Nesta altura dos acontecimentos, não é difícil perceber que o orçamento da educação é insuficiente, que a possibilidade de ajuda federal foi vetada por Bolsonaro e que nenhum plano local de retomada prevê investimentos robustos para reverter, ainda que parcialmente, o quadro desolador da infraestrutura escolar. No estado de São Paulo, os investimentos para reformas e conservação de escolas caíram 75% entre 2014 e 2018.

Não é por acaso que os profissionais da educação e os usuários da escola pública são os que melhor percebem as diferenças entre a escola real e a escola imaginada do tapete sanitizante e besuntada de álcool em gel.

**REGISTROS EXTRAÍDOS:**
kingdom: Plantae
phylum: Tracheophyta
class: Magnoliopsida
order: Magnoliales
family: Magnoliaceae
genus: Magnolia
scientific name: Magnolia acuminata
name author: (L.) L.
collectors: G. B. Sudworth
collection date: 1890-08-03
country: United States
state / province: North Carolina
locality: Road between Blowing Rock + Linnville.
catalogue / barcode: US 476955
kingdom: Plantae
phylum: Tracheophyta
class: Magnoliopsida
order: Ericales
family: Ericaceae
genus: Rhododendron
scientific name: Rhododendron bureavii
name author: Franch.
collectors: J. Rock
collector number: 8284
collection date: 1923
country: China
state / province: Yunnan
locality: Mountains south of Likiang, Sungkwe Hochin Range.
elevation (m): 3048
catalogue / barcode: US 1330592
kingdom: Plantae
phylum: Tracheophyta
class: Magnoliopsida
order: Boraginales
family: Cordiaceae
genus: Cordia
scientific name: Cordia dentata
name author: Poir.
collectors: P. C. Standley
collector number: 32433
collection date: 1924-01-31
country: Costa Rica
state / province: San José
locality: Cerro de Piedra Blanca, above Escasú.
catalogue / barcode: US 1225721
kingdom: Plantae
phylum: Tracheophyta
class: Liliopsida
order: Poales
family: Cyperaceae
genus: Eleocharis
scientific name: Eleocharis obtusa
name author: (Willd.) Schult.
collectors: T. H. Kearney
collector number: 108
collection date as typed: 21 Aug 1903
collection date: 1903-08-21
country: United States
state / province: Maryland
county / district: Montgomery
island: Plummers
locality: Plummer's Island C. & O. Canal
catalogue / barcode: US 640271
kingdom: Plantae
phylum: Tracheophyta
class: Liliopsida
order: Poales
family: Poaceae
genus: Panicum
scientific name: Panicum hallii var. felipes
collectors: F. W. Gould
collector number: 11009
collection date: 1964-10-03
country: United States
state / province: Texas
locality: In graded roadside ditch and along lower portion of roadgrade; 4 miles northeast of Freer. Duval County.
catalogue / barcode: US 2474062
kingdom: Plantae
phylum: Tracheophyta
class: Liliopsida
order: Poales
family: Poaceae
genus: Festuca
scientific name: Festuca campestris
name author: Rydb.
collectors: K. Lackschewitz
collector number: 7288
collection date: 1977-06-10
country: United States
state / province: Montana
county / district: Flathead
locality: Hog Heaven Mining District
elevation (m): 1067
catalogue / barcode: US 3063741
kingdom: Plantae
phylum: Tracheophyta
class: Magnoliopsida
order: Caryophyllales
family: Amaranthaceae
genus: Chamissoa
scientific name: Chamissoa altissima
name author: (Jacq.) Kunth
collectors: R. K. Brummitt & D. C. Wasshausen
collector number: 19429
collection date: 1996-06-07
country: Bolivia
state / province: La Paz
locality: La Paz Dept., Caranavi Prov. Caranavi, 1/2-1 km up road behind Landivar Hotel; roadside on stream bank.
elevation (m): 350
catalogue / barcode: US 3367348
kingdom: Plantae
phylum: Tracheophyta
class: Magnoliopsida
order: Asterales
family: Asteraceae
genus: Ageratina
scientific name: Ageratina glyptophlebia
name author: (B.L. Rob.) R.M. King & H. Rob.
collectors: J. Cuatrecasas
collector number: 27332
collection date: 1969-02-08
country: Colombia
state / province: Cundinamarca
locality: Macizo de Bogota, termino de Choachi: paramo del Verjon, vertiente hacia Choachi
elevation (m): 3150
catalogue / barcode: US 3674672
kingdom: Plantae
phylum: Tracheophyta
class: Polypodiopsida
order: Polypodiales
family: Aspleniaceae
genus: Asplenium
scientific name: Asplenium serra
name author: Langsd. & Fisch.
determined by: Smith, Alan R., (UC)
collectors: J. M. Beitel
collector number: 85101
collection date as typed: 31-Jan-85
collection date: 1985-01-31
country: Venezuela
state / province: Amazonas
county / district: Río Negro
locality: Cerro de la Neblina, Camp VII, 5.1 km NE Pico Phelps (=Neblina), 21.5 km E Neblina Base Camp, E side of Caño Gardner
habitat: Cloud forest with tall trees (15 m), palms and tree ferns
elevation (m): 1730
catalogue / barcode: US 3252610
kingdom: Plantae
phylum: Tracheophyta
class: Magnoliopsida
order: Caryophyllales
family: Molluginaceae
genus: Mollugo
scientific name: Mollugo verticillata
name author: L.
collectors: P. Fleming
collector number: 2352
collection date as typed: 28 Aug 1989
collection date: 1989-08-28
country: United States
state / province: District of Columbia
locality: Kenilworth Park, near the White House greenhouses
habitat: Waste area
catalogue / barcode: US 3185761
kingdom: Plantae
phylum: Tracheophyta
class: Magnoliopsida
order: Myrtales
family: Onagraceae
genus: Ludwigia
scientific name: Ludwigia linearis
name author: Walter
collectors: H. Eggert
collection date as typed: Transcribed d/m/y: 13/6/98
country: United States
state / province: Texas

**LISTA DE TAREFAS:**
1 – Segundo o texto sobre a infraestrutura escolar, quanto caíram os investimentos para reformas e conservação de escolas no estado de São Paulo entre 2014 e 2018?
2 – Repita o trecho do texto sobre a infraestrutura escolar desde "Nesta altura dos" até "2014 e 2018.", inclusive.
3 – Escreva a continuação do texto sobre a infraestrutura escolar a partir do ponto em que ele termina.
Os registros não têm nenhum papel nesta atividade.

**RESPOSTAS DO EXERCÍCIO:**
1 – Caíram 75%.

2 –
Nesta altura dos acontecimentos, não é difícil perceber que o orçamento da educação é insuficiente, que a possibilidade de ajuda federal foi vetada por Bolsonaro e que nenhum plano local de retomada prevê investimentos robustos para reverter, ainda que parcialmente, o quadro desolador da infraestrutura escolar. No estado de São Paulo, os investimentos para reformas e conservação de escolas caíram 75% entre 2014 e 2018.

3 –
O secretário da educação do estado de São Paulo, Rossieli Soares, argumentou que “risco zero só com a vacina“. É difícil discordar, embora a sua fala insinue que a reabertura poderá custar algumas vidas. A questão mais séria que se coloca aqui é essa mesmo: para reabrir escolas, assumiremos o risco de acelerar taxas de infecção nas comunidades escolares, provocando surtos e mortes evitáveis?

Um estudo publicado no “Journal of Pediatrics” destaca que é maior do que se imaginava o papel das crianças na dispersão do SARS-CoV-2. Além disso, médicos apontam o aumento de casos da síndrome inflamatória multissistêmica pediátrica (Sim-P), cuja expansão vem sendo associada à Covid-19.

Mesmo em esquema de rodízio, a circulação massiva de pessoas para e a partir das escolas impactará os números globais da pandemia, assim como o fazem bares, shoppings e academias. O fato de estes estarem abertos – precipitadamente, na opinião de especialistas – não diz absolutamente nada sobre uma alegada falta de prioridade às escolas, como afirmou Julián Fuks em sua coluna no UOL Ecoa (15/08).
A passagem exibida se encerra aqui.